その帰り道、おぶった藍がその腕の締め付けが少し強くなる。彼女も家に置いていこうと思ったが、俺の夕食を作ると聞かなかったので、おぶったまま折り返してきた。
「ごめんね。逃がしちゃったよ……」
「そんなことは気にしてない。それより、怪我ないか?」
一通り身体を見回したのか、一呼吸置いた藍が「うん」と頷く。
その会話の中でも、俺はひとつのことを考えていた。
『あの死んだ人、――ずっと「つきほ、つきほ、つきほ、つきほ」って、それだけを呟いてるの』
つきほ。その言葉に心当たりはひとつしかなかった。これで『誰か』と彼女の接点は明確になった。それを月穂に聞いたところで答えるだろうか。
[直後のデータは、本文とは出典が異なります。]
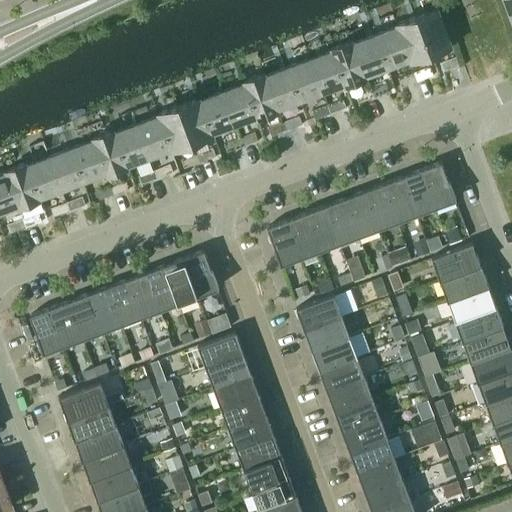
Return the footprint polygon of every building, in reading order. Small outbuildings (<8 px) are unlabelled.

暗闇の中で小さな疑問がぼんやりと浮かんで、俺の心の隙間をさざめき立てる。
「氷雨。あんまり一人で行動しちゃダメだからね」
藍が様子の変化を感じ取ったのか、俺の背中に頭を押し付ける。
「……、おまえに言われたくないっての!」
「いたっ!」
おでこを弾く小気味いい音が明るく響く。藍の声に口からは笑いが漏れる。
「やったなー!」
背中の肉を抓られる。その痛みが俺の心の疑心に似た疑問をこの先の暗闇へと追いやっていった。
考えるのは明日からでいい。今日はただ、背中で暴れる幼馴染の足にしみるほどの消毒液をかけてやる。それだけを考え、一歩一歩足を動かす。
この暗闇の先には何でもない、ただ俺の家があるだけだ。